Roof’s crime is about as bad as they come. Last month a jury found him guilty of murdering nine black parishioners during a Bible study at the Emanuel African Methodist Episcopal Church in Charleston, S.C. Roof pretended to join the congregants in a lesson on the parable of the sower, but when the worshipers closed their eyes for a benediction, he opened fire with a semiautomatic pistol, striking his victims at least 60 times.
Roof’s guilt was never in doubt. He confessed to the crime and to its careful planning for months before its commission. Roof is a delusional white supremacist who hoped to set off a race war by the systematic assassination of decent, innocent African Americans.
Subsequently he showed no regret. His writings, before and after his trial, are ugly expressions of vile racial hatred. In short, it takes a real effort to imagine acts of violence as despicable as Roof’s.
In fact, the New York Times reports that some who oppose the death penalty on moral grounds are having trouble with the Roof case. Rev. James Darby, a presiding elder for the A.M.E. church in Charleston, said it would be “bewildering” if Roof’s life is spared.
He added, “This could very well be the end of the death penalty in America, because if there ever was justification for killing anybody, this is the case.”
Indeed. The jury in Charleston will consider the penalty phase of Roof’s trial this week, and by the time you read this, it may have already made its decision between its only two options: life in prison without parole, or death.
Either way, Roof is going to be severely punished, whether by execution or by confinement for the next 50 or 60 years. Many of us would have a hard time deciding which is worse.
If Roof is sentenced to death, few people — including death penalty opponents like me — will shed tears; the world is a better place without people like Roof.
And, clearly, people like Roof have to be punished, as well as separated from society. But it’s a mistake to allow the appalling nature of their crimes to drive American policy on capital punishment.

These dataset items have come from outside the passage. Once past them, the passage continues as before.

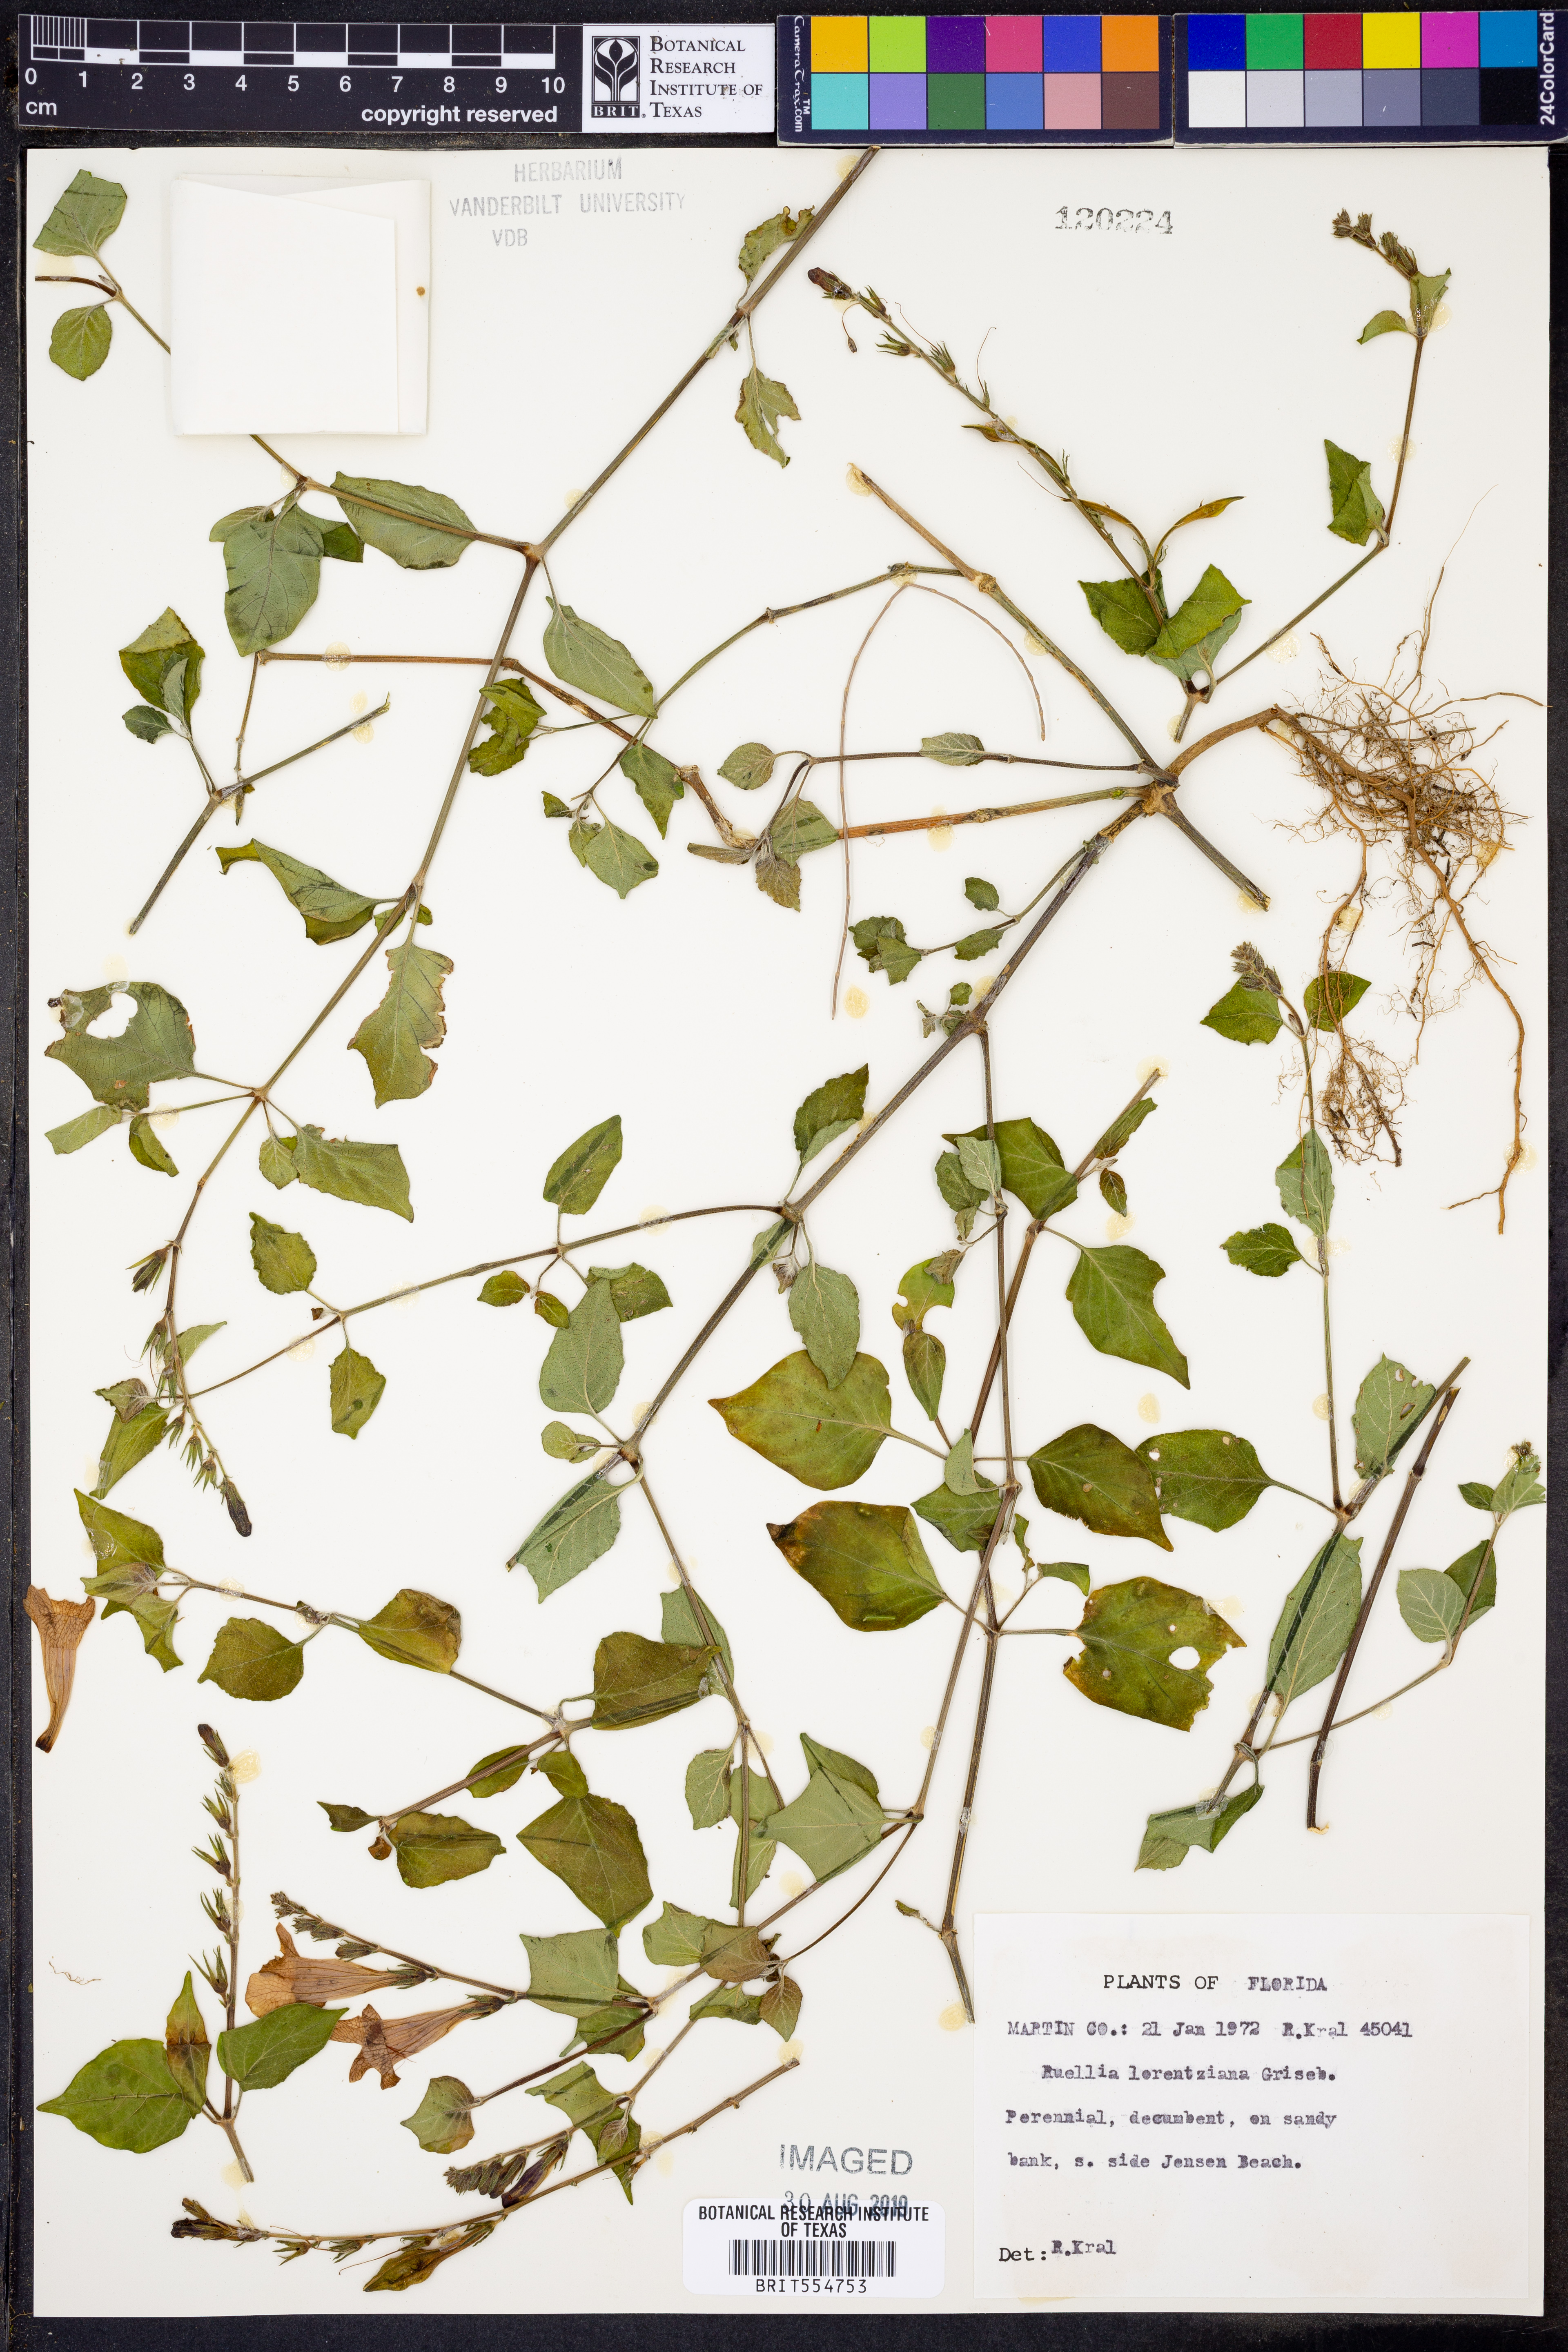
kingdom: Plantae
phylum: Tracheophyta
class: Magnoliopsida
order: Lamiales
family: Acanthaceae
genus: Ruellia
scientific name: Ruellia ciliatiflora
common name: Hairyflower wild petunia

Unless we’re willing to resort to the truly cruel punishments of the past — and I hope we’re not — we will always be frustrated in the effort to achieve sufficient retribution for the worst crimes.
While putting Roof to death might be satisfying, that attractive pleasure should not lead us to ignore the sound reasons for abolishing the death penalty, just all other developed Western countries have done.
In fact, with or without the death penalty, we are unlikely to ever entirely eradicate crimes as despicable as Roof’s. But we should not allow someone such as Roof to lead us to retain an ancient barbaric practice that is ineffective and easily subject to mistakes and misapplication. It gives him more power than he deserves.